(Images with keypoint coordinates)
——

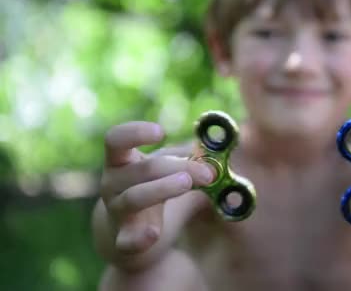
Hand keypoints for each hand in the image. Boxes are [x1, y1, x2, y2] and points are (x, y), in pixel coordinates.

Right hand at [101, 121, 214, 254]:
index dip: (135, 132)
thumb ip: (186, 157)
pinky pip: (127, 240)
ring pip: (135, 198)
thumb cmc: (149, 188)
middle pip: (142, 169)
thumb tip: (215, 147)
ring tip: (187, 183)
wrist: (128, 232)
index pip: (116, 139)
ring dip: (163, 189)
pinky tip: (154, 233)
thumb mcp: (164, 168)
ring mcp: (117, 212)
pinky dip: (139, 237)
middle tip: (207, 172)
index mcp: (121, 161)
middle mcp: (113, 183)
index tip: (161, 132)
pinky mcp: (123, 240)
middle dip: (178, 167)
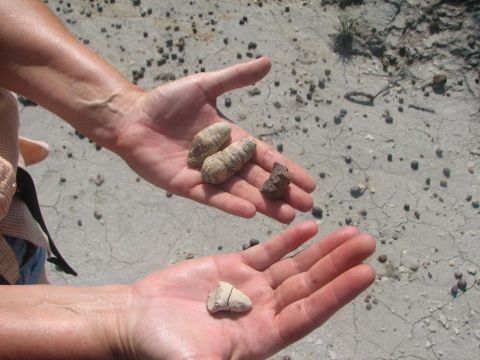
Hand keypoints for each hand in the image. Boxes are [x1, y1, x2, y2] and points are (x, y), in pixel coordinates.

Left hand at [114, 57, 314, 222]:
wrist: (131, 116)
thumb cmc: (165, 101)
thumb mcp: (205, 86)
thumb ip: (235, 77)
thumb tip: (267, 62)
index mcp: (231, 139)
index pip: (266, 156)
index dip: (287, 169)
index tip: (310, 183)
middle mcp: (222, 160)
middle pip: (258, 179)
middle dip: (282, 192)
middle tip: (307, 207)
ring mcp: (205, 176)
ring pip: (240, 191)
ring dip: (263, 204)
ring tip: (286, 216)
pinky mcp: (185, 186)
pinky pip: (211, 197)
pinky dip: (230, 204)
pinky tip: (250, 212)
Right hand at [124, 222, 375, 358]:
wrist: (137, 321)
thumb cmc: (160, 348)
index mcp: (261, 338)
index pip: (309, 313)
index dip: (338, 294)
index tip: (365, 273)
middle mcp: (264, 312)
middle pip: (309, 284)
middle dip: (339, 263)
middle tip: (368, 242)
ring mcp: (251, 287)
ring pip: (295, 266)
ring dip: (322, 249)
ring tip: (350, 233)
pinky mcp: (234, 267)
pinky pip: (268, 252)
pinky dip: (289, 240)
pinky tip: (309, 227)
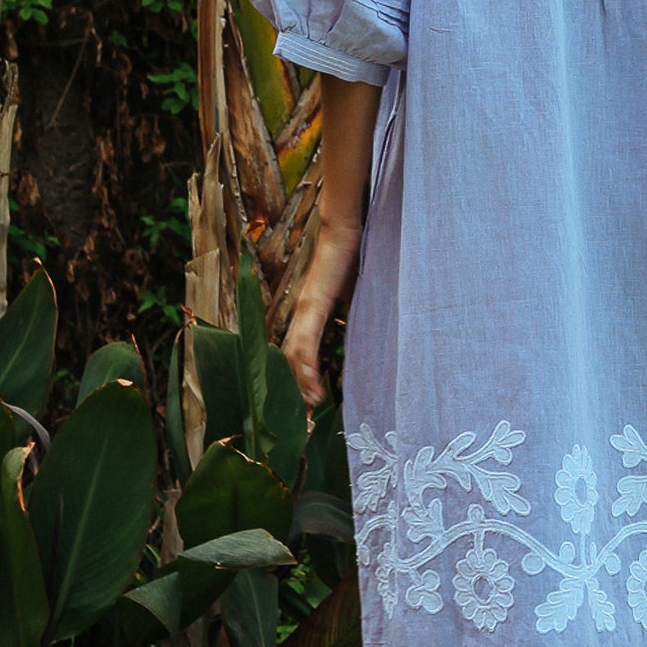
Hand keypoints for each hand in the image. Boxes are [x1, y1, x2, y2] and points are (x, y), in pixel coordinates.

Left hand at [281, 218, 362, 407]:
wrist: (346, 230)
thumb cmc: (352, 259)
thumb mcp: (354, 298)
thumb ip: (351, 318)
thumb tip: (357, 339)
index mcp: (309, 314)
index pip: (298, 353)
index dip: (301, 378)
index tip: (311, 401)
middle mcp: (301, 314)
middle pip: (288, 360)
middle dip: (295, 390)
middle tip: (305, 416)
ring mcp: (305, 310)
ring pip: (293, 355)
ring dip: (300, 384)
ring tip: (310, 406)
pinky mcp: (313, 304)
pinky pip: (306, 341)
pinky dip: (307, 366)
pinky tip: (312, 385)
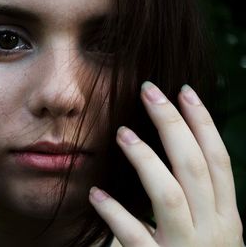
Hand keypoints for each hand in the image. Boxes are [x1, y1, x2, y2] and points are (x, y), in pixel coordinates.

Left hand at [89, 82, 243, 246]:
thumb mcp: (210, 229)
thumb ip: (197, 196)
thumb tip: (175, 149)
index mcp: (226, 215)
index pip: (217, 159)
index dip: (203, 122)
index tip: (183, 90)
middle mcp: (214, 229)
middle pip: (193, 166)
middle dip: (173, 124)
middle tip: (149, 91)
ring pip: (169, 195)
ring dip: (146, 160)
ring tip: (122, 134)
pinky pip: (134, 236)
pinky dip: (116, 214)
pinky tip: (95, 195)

——

▶ [What to do]: Leaving out every picture, repeat exactly the lines of the records from the start through the line that has "middle tip: (207, 172)".

▶ [Problem solution]:
Hand keypoints for each hand in the image. Boxes are [x1, y1, x2, y2] and points are (x, y), in pixel coordinates.

Right hand at [101, 121, 214, 254]:
index dip: (135, 132)
thumb ip: (186, 157)
pinky pip: (127, 240)
ring pip: (135, 198)
thumb cmc: (149, 188)
middle pip: (142, 169)
thumb tip: (215, 147)
ring tip: (187, 183)
wrist: (128, 232)
index pip: (116, 139)
ring dip: (163, 189)
pinky tip: (154, 233)
thumb mcp: (164, 168)
ring mcp: (117, 212)
pinky dip: (139, 237)
middle tip: (207, 172)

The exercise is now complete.